Legnano apre all'accoglienza diffusa, ma chiede una regia regionale

28 Novembre 2016
 

Percorsi di inserimento e integrazione di lunga durata e non solo emergenziali: li chiede, a gran voce, il Comune di Legnano in cui da due anni è presente un CAS - Centro di Accoglienza Straordinaria - che accoglie 25 profughi inviati dalla Prefettura e da settembre 2016 aderisce al sistema Sprar, con un progetto di accoglienza per 15 persone, gestito in collaborazione con la Fondazione Padri Somaschi e la cooperativa Intrecci. A raccontare genesi e dettagli del progetto a Lombardia Sociale è Gian Piero Colombo, assessore Politiche Sociali, Coesione Sociale e Politiche Sanitarie della città: "E' stato un percorso molto significativo, che ha saputo attivare e coinvolgere risorse del territorio, dai Comuni alle associazioni, al terzo settore, a singoli cittadini, creando una rete di collaborazioni utili all'attivazione di politiche di inserimento e integrazione di lunga durata e non solo emergenziali".

 

Manca il coordinamento a livello regionale
Gli ospiti del CAS hanno un documento con cui possono lavorare, accedere ad attività formative e anche svolgere azioni di volontariato e le buone risultanze di questa esperienza biennale hanno spinto l'amministrazione a proporre al Prefetto un progetto di accoglienza diffusa, sulla base del principio della corresponsabilità tra enti e in stretta sinergia anche con la Diocesi, Caritas e tutte le organizzazioni del terzo settore già presenti sul territorio.

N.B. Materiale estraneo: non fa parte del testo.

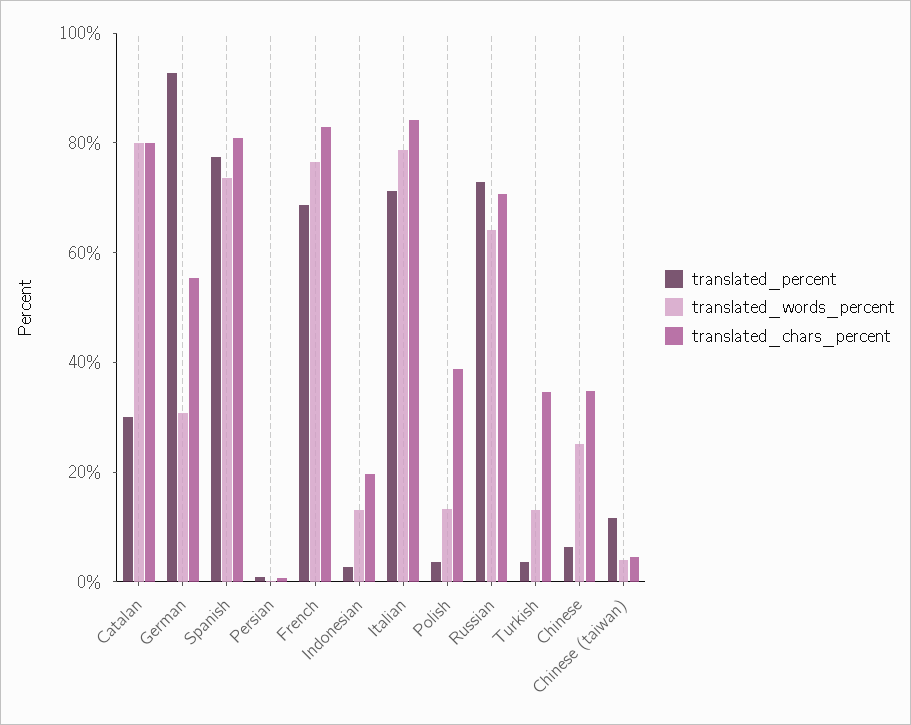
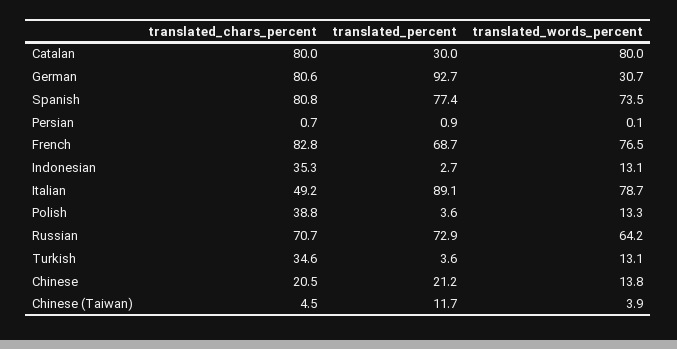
  {
    "translated_percent": {
      "Catalan": 30,
      "German": 92.7,
      "Spanish": 77.4,
      "Persian": 0.9,
      "French": 68.7,
      "Indonesian": 2.7,
-     "Italian": 70,
+     "Italian": 89.1,
      "Polish": 3.6,
      "Russian": 72.9,
      "Turkish": 3.6,
-     "Chinese": 5,
+     "Chinese": 21.2,
      "Chinese (taiwan)": 11.7
    },
    "translated_words_percent": {
      "Catalan": 80,
      "German": 30.7,
      "Spanish": 73.5,
      "Persian": 0.1,
      "French": 76.5,
      "Indonesian": 13.1,
      "Italian": 78.7,
      "Polish": 13.3,
      "Russian": 64.2,
      "Turkish": 13.1,
-     "Chinese": 25,
+     "Chinese": 13.8,
      "Chinese (taiwan)": 3.9
    },
    "translated_chars_percent": {
      "Catalan": 80,
-     "German": 55,
+     "German": 80.6,
      "Spanish": 80.8,
      "Persian": 0.7,
      "French": 82.8,
-     "Indonesian": 20,
+     "Indonesian": 35.3,
-     "Italian": 85,
+     "Italian": 49.2,
      "Polish": 38.8,
      "Russian": 70.7,
      "Turkish": 34.6,
-     "Chinese": 35,
+     "Chinese": 20.5,
      "Chinese (taiwan)": 4.5
    }
  }

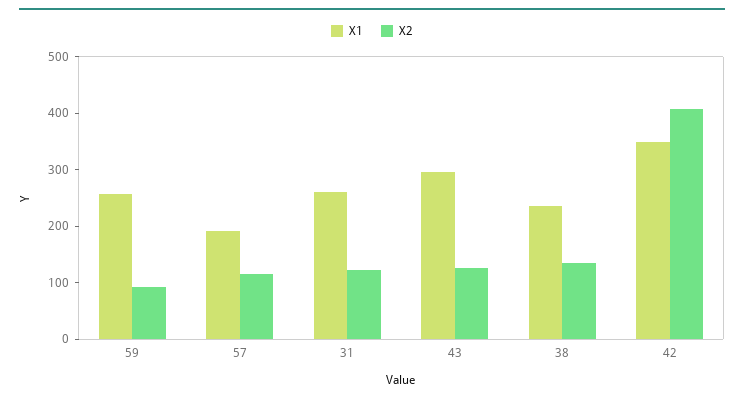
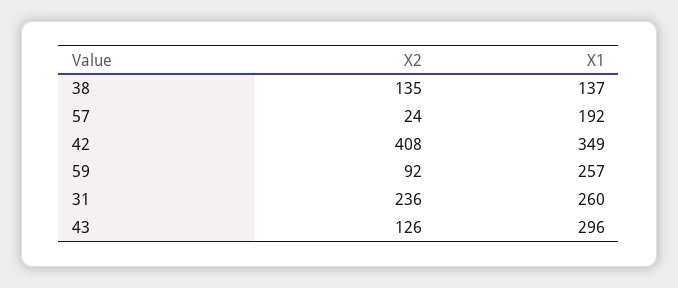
  {
    "X1": {
      "59": 257,
      "57": 192,
      "31": 260,
      "43": 296,
-     "38": 240,
+     "38": 137,
      "42": 349
    },
    "X2": {
      "59": 92,
-     "57": 120,
+     "57": 24,
-     "31": 120,
+     "31": 236,
      "43": 126,
      "38": 135,
      "42": 408
    }
  }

Niente tendopoli, quindi, ma l'avvio di una procedura di mappatura degli appartamenti disponibili. "Restano però una serie di nodi aperti - spiega Colombo - primo fra tutti l'individuazione di chi sia il soggetto giuridico preposto a gestire posti e strutture che i Comuni metterebbero a disposizione". In un rimbalzo di responsabilità tra Prefettura e Comune, è emerso con ancora maggiore evidenza il bisogno di un coordinamento regionale: "Con Anci abbiamo definito un piano operativo che consenta una distribuzione più equilibrata dei migranti, ma quello che continua a mancare è un tavolo di coordinamento, con Regione, per programmare e governare l'applicazione del piano".